West Virginia’s public schools are set to receive over $760 million dollars in federal funding to help them recover from the COVID-19 pandemic, and West Virginia Education Association President Dale Lee says he knows where those funds should go first. This money from the American Rescue Plan (ARP) provides an incredible opportunity for county school systems to make lasting changes that benefit our students and educators. This is a chance for educators to get creative with classroom activities.
One of the largest opportunities this funding presents is the ability to update some of the older school buildings. That’s where WVEA members start, according to Lee.
“One of the first places I would look into is the air quality in our classrooms. We have so many older buildings with window A/C units or no ventilation at all,” he said. “This was a major issue we had to deal with during the pandemic.”
There are, however, some restrictions when using the ARP funding for construction projects. There must be a direct tie to COVID. For example, projects like updating the HVAC system, creating outdoor classroom space or making bathrooms touchless would all be approved, however, things like roofing projects or safe school entrances would not.
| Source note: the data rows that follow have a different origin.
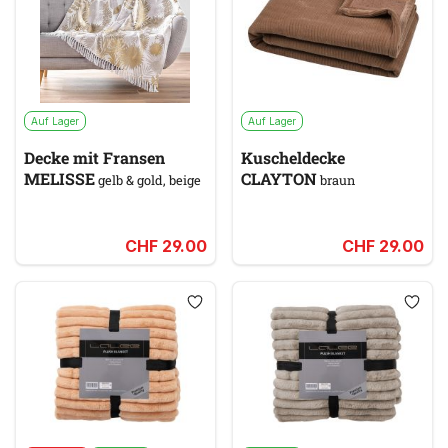
Auf Lager
Auf Lager
Decke mit Fransen
Kuscheldecke
MELISSE
CLAYTON
gelb & gold, beige
braun
CHF 29.00
CHF 29.00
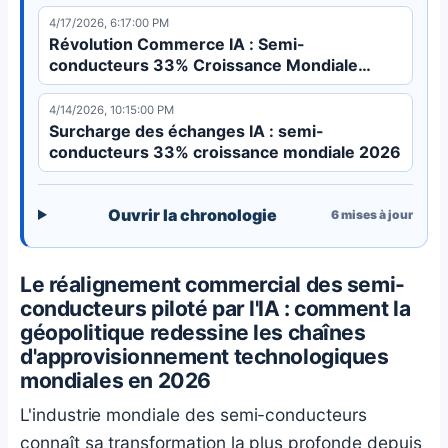
créant des hubs en Asie du Sud-Est et en Inde.
4/17/2026, 6:17:00 PM
Révolution Commerce IA : Semi-
conducteurs 33% Croissance Mondiale
2026
4/14/2026, 10:15:00 PM
Surcharge des échanges IA : semi-
conducteurs 33% croissance mondiale 2026
Ouvrir la chronologie
6
mises à jour
Le réalignement commercial des semi-
conducteurs piloté par l'IA : comment la
géopolitique redessine les chaînes
d'approvisionnement technologiques
mondiales en 2026
L'industrie mondiale des semi-conducteurs
connaît sa transformation la plus profonde depuis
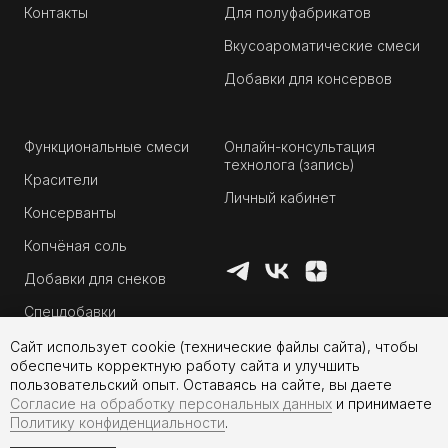
Контакты
Для полуфабрикатов
Вкусоароматические смеси
Добавки для консервов
Функциональные смеси
Онлайн-консультация
технолога (запись)
Красители
Личный кабинет
Консерванты
Копчёная соль
Добавки для снеков
Спецдобавки
Сайт использует cookie (технические файлы сайта), чтобы
обеспечить корректную работу сайта и улучшить
пользовательский опыт. Оставаясь на сайте, вы даете
Согласие на обработку персональных данных
и принимаете
Политику конфиденциальности
.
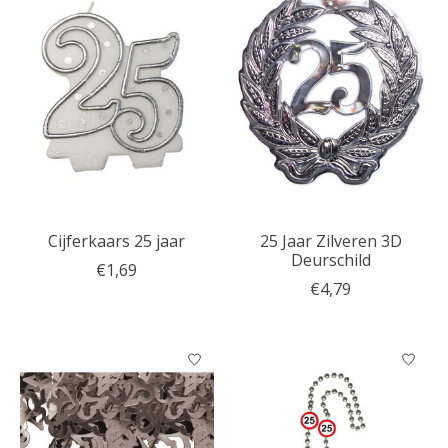
Cijferkaars 25 jaar
25 Jaar Zilveren 3D
Deurschild
€1,69
€4,79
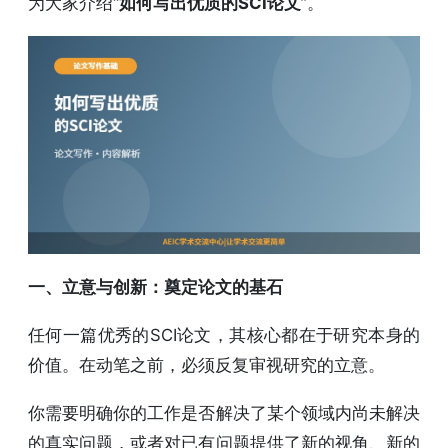
为大家介绍“
如何写出优质的SCI论文
”。
一、立意与创新：奠定论文的基石
任何一篇优秀的SCI论文，其核心都在于研究本身的
价值。在动笔之前，必须反复审视研究的立意。
你需要明确你的工作是否解决了某个领域内尚未解决
的真实问题，或者对已有问题提供了新的视角、新的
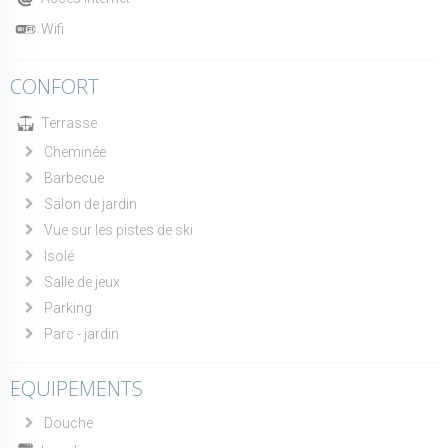
Wifi
CONFORT
Terrasse
Cheminée
Barbecue
Salon de jardin
Vue sur les pistes de ski
Isolé
Salle de jeux
Parking
Parc - jardin
EQUIPEMENTS
Douche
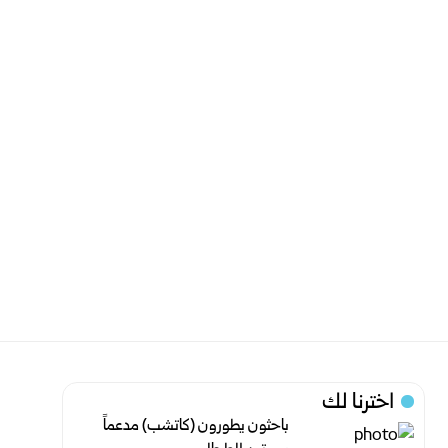
اخترنا لك
باحثون يطورون (كاتشب) مدعماً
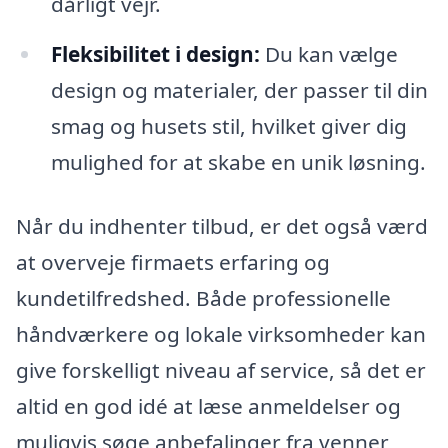
dårligt vejr.
Fleksibilitet i design:
Du kan vælge
design og materialer, der passer til din
smag og husets stil, hvilket giver dig
mulighed for at skabe en unik løsning.
Når du indhenter tilbud, er det også værd
at overveje firmaets erfaring og
kundetilfredshed. Både professionelle
håndværkere og lokale virksomheder kan
give forskelligt niveau af service, så det er
altid en god idé at læse anmeldelser og
muligvis søge anbefalinger fra venner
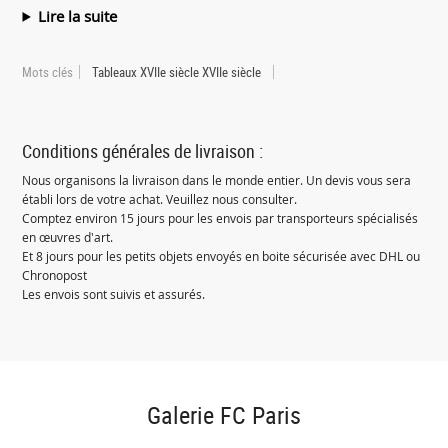
Lire la suite
Mots clés
Tableaux XVIIe siècle XVIIe siècle
Conditions générales de livraison :
Nous organisons la livraison dans le monde entier. Un devis vous sera
établi lors de votre achat. Veuillez nous consulter.
Comptez environ 15 jours pour les envois par transporteurs spécialisés
en œuvres d'art.
Et 8 jours pour les petits objets envoyés en boite sécurisée avec DHL ou
Chronopost
Les envois sont suivis et assurés.
Galerie FC Paris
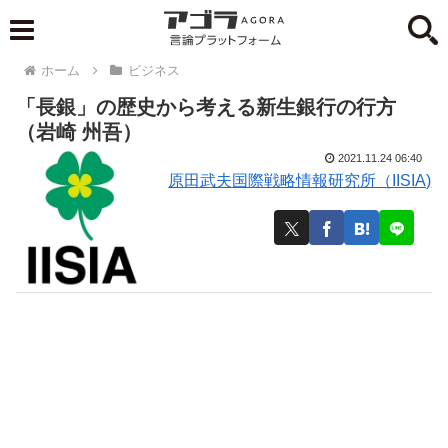
ホーム
ビジネス
「長銀」の歴史から考える新生銀行の行方
（岩崎 州吾）
2021.11.24 06:40
原田武夫国際戦略情報研究所（IISIA)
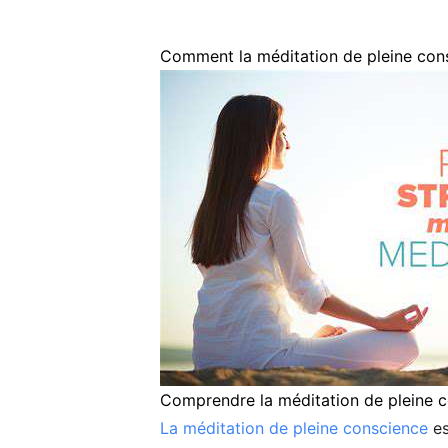
Comment la méditation de pleine consc
Comprendre la méditation de pleine 
La méditation de pleine conscience
es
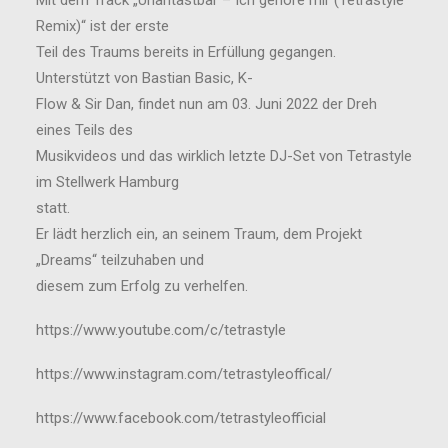
Mit dem Track „Unantastbar – Ich gehöre mir (Tetrastyle
Remix)“ ist der erste
Teil des Traums bereits in Erfüllung gegangen.
Unterstützt von Bastian Basic, K-
Flow & Sir Dan, findet nun am 03. Juni 2022 der Dreh
eines Teils des
Musikvideos und das wirklich letzte DJ-Set von Tetrastyle
im Stellwerk Hamburg
statt.
Er lädt herzlich ein, an seinem Traum, dem Projekt
„Dreams“ teilzuhaben und
diesem zum Erfolg zu verhelfen.
https://www.youtube.com/c/tetrastyle
https://www.instagram.com/tetrastyleoffical/
https://www.facebook.com/tetrastyleofficial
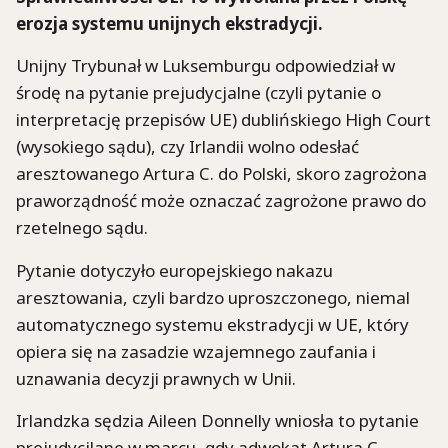
erozja systemu unijnych ekstradycji.
Unijny Trybunał w Luksemburgu odpowiedział w
środę na pytanie prejudycjalne (czyli pytanie o
interpretację przepisów UE) dublińskiego High Court
(wysokiego sądu), czy Irlandii wolno odesłać
aresztowanego Artura C. do Polski, skoro zagrożona
praworządność może oznaczać zagrożone prawo do
rzetelnego sądu.
Pytanie dotyczyło europejskiego nakazu
aresztowania, czyli bardzo uproszczonego, niemal
automatycznego systemu ekstradycji w UE, który
opiera się na zasadzie wzajemnego zaufania i
uznawania decyzji prawnych w Unii.
Irlandzka sędzia Aileen Donnelly wniosła to pytanie
prejudycjlane w marcu, gdy adwokat Artura C.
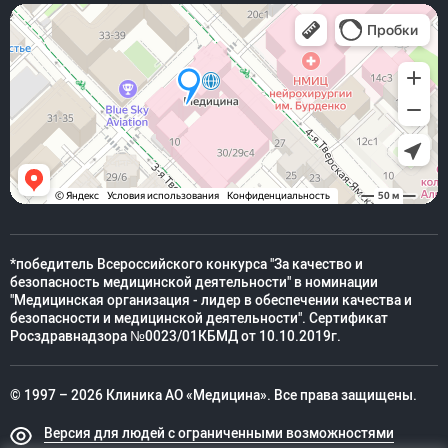
*победитель Всероссийского конкурса "За качество и
безопасность медицинской деятельности" в номинации
"Медицинская организация - лидер в обеспечении качества и
безопасности и медицинской деятельности". Сертификат
Росздравнадзора №0023/01КБМД от 10.10.2019г.
© 1997 – 2026 Клиника АО «Медицина». Все права защищены.
Версия для людей с ограниченными возможностями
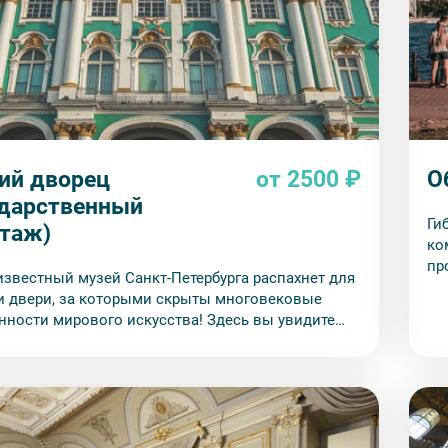
ий дворец
от 2500 ₽
О
ударственный
Ги
таж)
ко
пр
звестный музей Санкт-Петербурга распахнет для
Ма
и двери, за которыми скрыты многовековые
ин
нности мирового искусства! Здесь вы увидите
орские интерьеры, уникальные предметы
и быта древних цивилизаций, подлинные
 изобразительного и прикладного искусства.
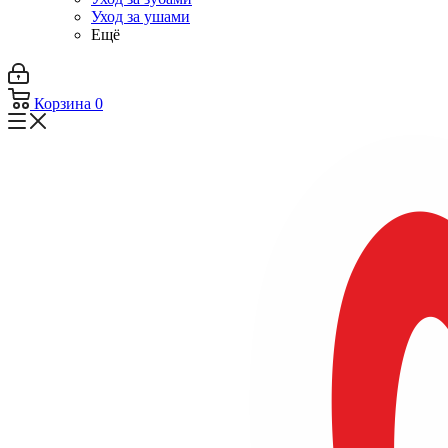
Уход за ушами
Ещё
Корзина
0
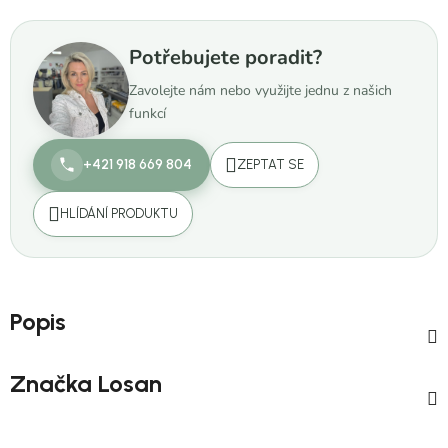
Potřebujete poradit?
Zavolejte nám nebo využijte jednu z našich
funkcí
+421 918 669 804
ZEPTAT SE
HLÍDÁNÍ PRODUKTU
Popis
Značka
Losan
Certain amounts of the total funding can also only be used for certain things. That breakdown is:
- $175,125,984 minimum for learning loss
- $7,847,950 minimum for summer enrichment
- $7,847,950 minimum for afterschool programs
- $548,220,908 remaining for counties to allocate for allowable uses
Since it is up to the counties how to spend the largest portion of this funding, it is important that you, as WVEA members, are following up with your county board and making sure your voice is heard on how this money should be spent.